Plutonium disulfide has the formula PuS_{2}. It is the highest sulfide of plutonium. It is formed by the reaction of plutonium hydride and sulfur in a sealed tube for one week at about 350 °C to 750 °C, or by reacting plutonium and sulfur vapor together:

 Pu + 2S -> PuS2

It adopts an anti-Fe_{2}As type structure, with distortions that arise from disulfide bonding between sulfur atoms.
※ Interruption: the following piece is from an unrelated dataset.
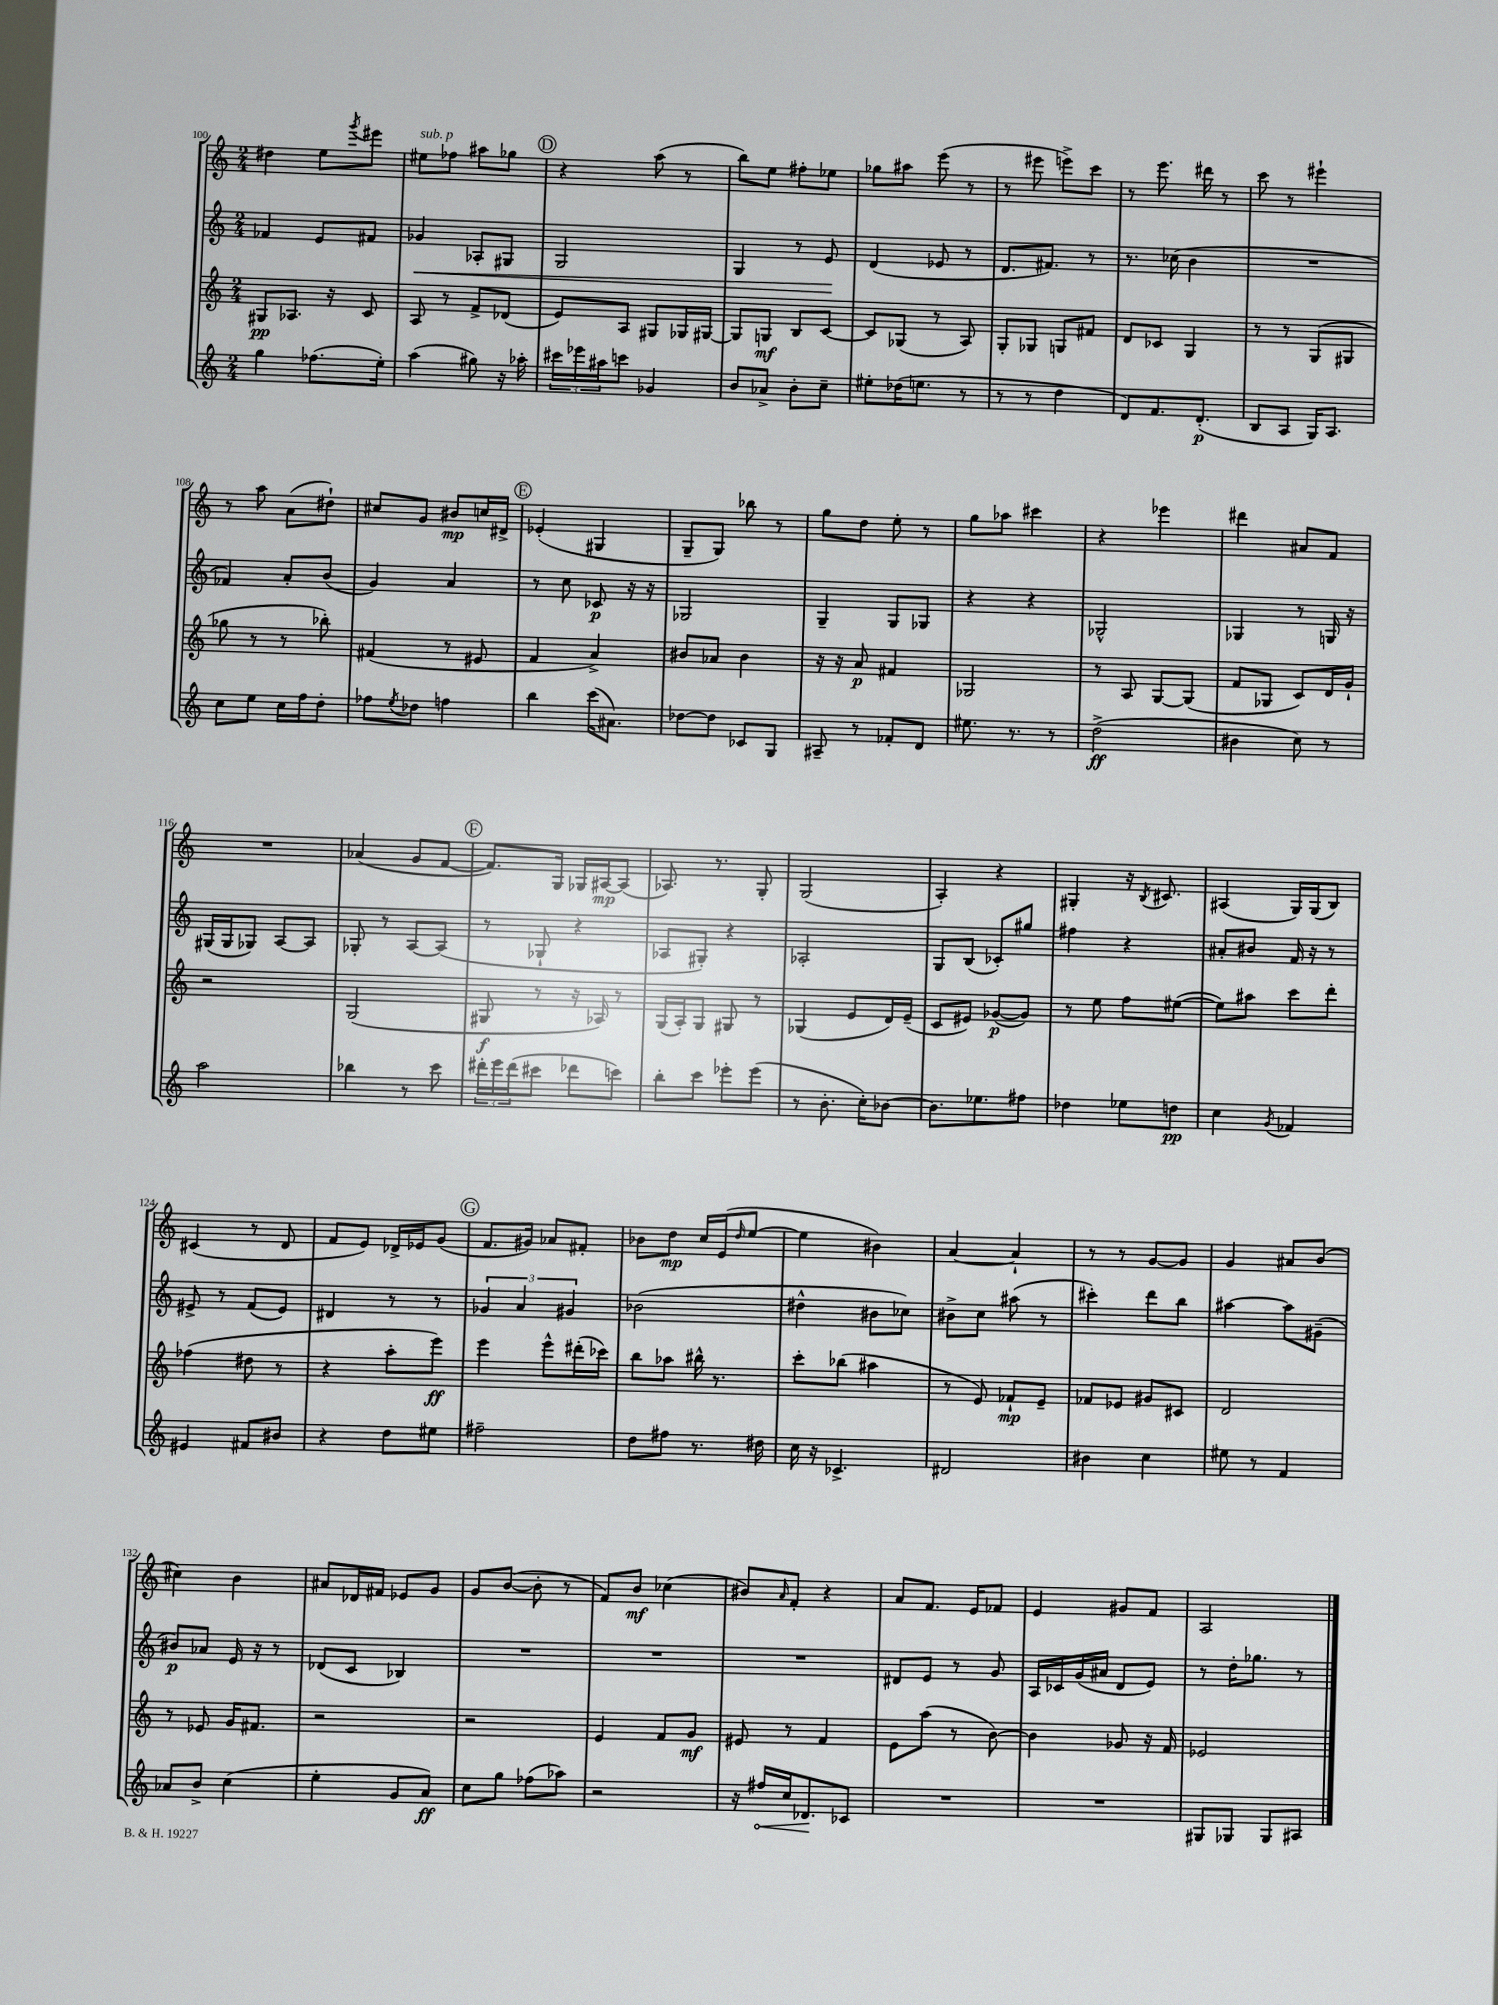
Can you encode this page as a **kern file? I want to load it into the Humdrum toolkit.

It is often substoichiometric, and its composition range extends from PuS_{2.0} to around PuS_{1.76}. Its structure can be either tetragonal (space group P4/nmm) or monoclinic (space group P2_{1}/a), though the monoclinic phase can only be found at the exact composition PuS_{2}. Its lattice parameters vary depending on sulfur content; PuS_{1.76} has lattice parameters a=3.936 and c=7.958 Å, PuS_{1.9} has lattice parameters a=3.943 and c=7.962 Å, and tetragonal PuS_{2.0} has lattice parameters a=3.974 and c=7.947 Å. The monoclinic PuS_{2.0} phase has lattice parameters a=7.962, b=3.981, c=7.962 Å, and β=90°.

Plutonium disulfide is thermally unstable, and upon calcination, it decomposes to lower plutonium sulfides. PuS_{2} first loses sulfur at 500 °C to give PuS_{1.9}, which further loses sulfur at 580 °C to give α-Pu_{2}S_{3}.